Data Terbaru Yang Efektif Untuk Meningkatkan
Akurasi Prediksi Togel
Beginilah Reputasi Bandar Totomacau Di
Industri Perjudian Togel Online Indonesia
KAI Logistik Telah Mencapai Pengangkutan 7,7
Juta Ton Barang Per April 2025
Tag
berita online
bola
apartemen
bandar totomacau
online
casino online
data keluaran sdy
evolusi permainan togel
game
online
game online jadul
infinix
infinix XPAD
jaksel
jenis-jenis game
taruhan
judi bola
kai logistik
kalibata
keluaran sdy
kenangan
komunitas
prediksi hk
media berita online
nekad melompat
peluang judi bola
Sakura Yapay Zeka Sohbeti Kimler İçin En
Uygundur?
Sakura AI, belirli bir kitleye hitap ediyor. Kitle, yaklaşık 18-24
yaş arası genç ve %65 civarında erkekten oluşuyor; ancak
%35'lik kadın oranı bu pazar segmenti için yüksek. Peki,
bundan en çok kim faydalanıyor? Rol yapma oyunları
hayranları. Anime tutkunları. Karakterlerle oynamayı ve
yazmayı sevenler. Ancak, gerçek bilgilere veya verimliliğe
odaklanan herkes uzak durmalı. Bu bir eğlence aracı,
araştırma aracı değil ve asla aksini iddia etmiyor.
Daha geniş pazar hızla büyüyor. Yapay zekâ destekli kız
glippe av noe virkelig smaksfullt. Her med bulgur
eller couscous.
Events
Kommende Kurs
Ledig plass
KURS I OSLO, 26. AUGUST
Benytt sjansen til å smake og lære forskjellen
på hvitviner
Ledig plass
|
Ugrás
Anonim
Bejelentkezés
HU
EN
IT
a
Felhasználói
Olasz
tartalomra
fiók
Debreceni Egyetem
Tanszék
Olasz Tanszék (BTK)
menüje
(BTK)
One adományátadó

==

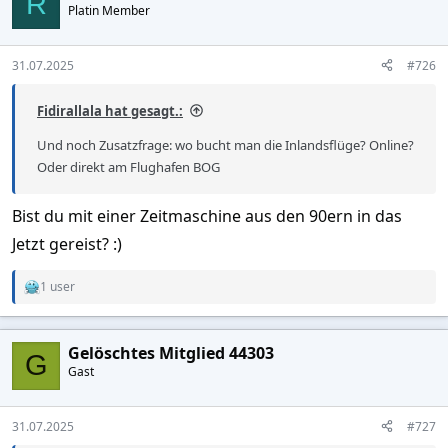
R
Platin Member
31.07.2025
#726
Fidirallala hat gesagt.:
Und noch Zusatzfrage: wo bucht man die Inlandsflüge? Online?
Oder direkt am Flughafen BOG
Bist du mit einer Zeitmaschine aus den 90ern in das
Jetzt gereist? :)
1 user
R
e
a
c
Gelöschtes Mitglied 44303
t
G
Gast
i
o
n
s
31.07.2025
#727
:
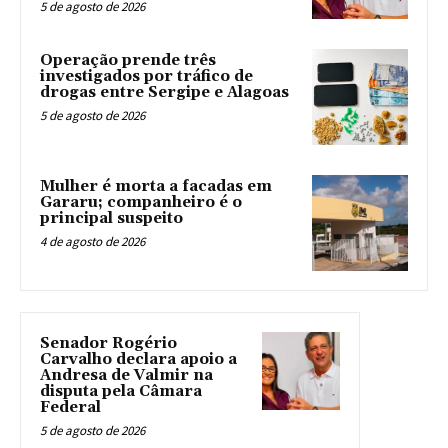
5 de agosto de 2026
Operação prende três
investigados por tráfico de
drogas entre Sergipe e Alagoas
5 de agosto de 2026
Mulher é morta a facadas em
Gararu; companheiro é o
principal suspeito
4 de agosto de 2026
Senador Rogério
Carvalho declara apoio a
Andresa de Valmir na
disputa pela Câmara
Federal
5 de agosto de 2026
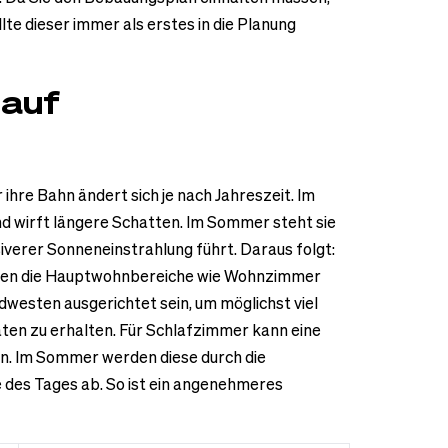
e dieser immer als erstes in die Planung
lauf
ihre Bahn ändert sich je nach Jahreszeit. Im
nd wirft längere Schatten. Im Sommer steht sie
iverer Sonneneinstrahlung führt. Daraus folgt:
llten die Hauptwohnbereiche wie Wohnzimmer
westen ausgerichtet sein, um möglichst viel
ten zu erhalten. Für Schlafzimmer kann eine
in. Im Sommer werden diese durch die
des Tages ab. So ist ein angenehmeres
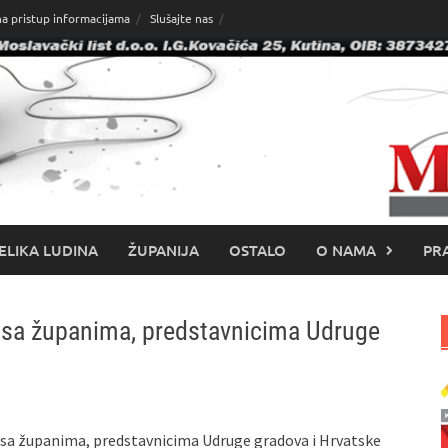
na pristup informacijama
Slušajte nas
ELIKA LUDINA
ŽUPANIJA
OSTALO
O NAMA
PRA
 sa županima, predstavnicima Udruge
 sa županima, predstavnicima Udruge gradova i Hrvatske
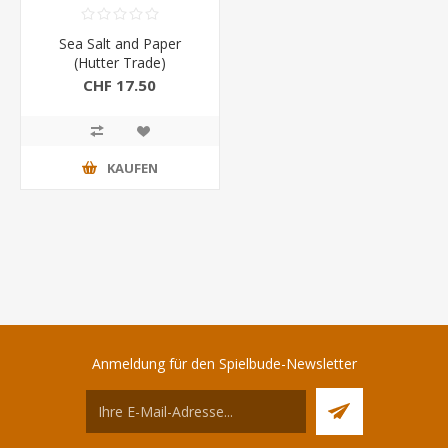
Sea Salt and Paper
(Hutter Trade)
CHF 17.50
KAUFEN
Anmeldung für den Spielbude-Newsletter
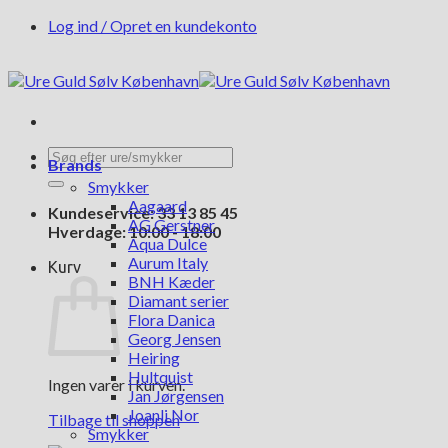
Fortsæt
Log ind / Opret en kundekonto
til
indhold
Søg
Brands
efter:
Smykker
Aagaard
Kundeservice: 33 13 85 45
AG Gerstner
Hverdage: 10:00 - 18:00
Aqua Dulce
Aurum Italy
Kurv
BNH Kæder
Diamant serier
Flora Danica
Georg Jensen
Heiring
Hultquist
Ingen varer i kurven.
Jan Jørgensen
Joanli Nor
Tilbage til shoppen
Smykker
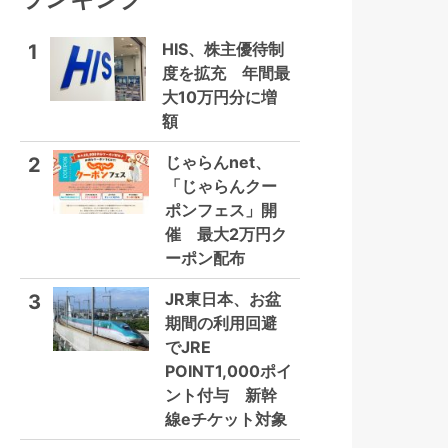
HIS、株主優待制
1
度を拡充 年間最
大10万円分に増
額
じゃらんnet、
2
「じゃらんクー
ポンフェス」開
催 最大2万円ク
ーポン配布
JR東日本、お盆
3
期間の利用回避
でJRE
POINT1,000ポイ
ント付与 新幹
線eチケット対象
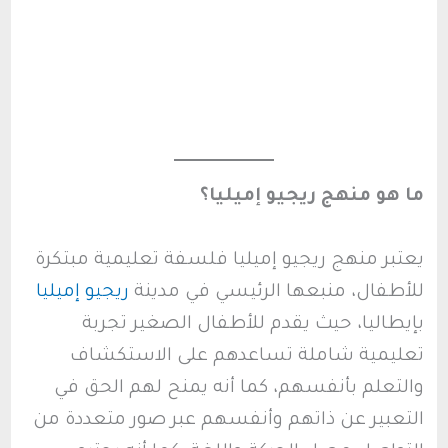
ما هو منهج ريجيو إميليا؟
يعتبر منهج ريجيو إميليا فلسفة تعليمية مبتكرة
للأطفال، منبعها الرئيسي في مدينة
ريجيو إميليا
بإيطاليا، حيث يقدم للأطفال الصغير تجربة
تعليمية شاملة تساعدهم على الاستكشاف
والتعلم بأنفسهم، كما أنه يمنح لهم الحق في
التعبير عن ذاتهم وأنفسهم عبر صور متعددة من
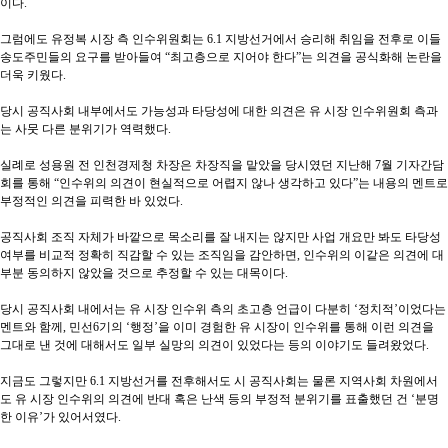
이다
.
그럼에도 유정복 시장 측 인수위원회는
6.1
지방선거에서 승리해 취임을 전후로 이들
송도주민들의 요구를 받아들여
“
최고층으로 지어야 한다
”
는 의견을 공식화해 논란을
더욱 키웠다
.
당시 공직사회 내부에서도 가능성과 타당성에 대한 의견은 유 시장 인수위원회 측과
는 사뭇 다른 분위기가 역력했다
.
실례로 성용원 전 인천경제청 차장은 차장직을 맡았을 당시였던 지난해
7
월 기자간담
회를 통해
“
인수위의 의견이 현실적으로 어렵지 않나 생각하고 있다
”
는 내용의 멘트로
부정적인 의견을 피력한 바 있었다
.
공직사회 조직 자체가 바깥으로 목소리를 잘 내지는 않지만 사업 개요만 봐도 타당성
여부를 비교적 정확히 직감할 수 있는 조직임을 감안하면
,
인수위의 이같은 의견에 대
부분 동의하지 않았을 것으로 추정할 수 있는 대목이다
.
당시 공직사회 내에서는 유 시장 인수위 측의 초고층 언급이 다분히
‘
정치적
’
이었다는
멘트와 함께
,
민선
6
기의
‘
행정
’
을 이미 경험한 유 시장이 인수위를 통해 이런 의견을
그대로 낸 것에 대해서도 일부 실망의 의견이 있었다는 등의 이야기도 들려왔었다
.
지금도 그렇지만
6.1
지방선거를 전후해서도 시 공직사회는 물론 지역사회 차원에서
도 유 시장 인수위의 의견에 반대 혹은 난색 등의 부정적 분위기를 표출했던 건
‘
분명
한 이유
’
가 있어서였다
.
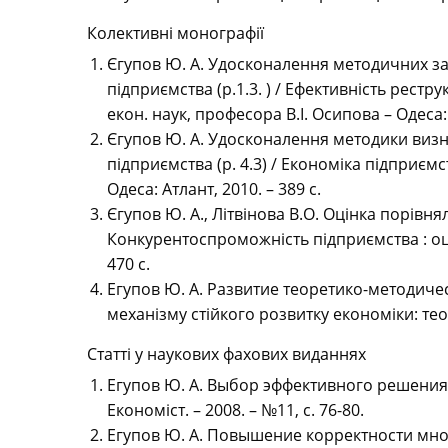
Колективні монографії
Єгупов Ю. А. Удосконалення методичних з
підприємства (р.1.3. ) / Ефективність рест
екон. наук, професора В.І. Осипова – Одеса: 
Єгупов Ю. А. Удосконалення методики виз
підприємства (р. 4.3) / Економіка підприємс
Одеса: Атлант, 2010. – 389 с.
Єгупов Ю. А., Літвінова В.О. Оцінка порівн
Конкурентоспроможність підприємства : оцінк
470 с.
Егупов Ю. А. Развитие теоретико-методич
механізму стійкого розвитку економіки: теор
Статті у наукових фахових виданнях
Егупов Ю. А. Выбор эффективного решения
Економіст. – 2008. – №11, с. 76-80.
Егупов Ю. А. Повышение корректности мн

---

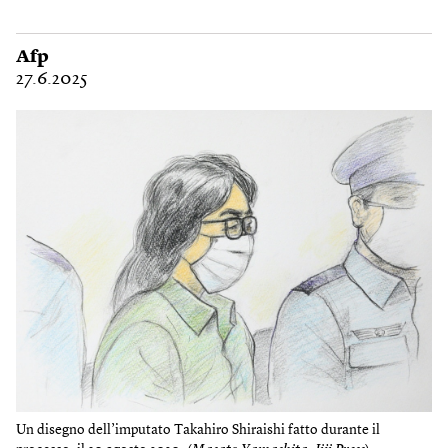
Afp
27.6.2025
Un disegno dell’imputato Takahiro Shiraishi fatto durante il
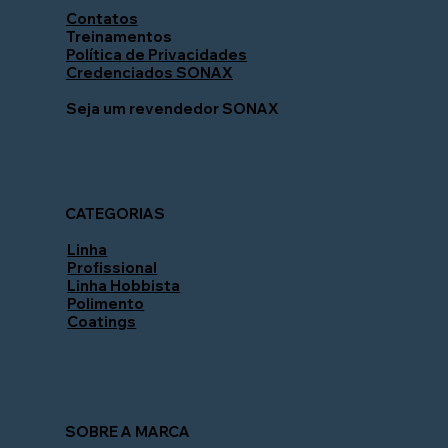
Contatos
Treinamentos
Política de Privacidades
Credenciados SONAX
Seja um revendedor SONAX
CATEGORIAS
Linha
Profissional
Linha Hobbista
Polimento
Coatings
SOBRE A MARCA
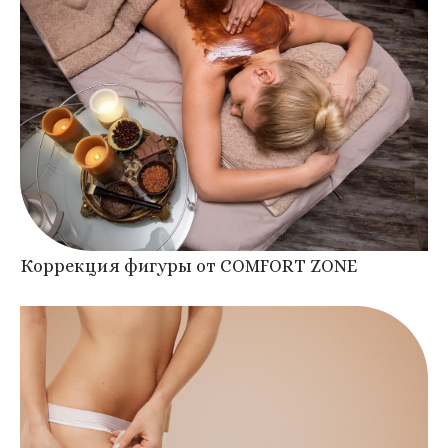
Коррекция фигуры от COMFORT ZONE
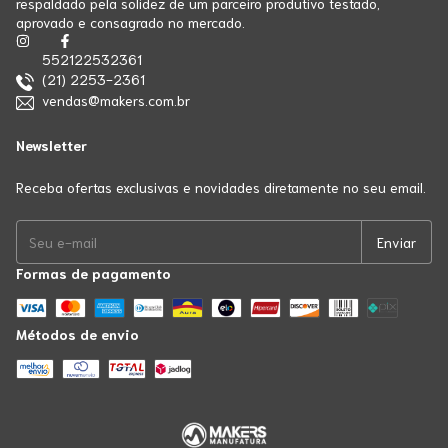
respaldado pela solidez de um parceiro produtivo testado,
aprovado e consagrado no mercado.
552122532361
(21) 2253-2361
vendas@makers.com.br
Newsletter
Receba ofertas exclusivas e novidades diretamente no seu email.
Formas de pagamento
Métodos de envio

— WORK TO BE COMPLETED —
Reproduce each line of the records in which "predstavnicima" appears.

— RESULT FOR THIS EXERCISE —
 sa županima, predstavnicima Udruge
 sa županima, predstavnicima Udruge gradova i Hrvatske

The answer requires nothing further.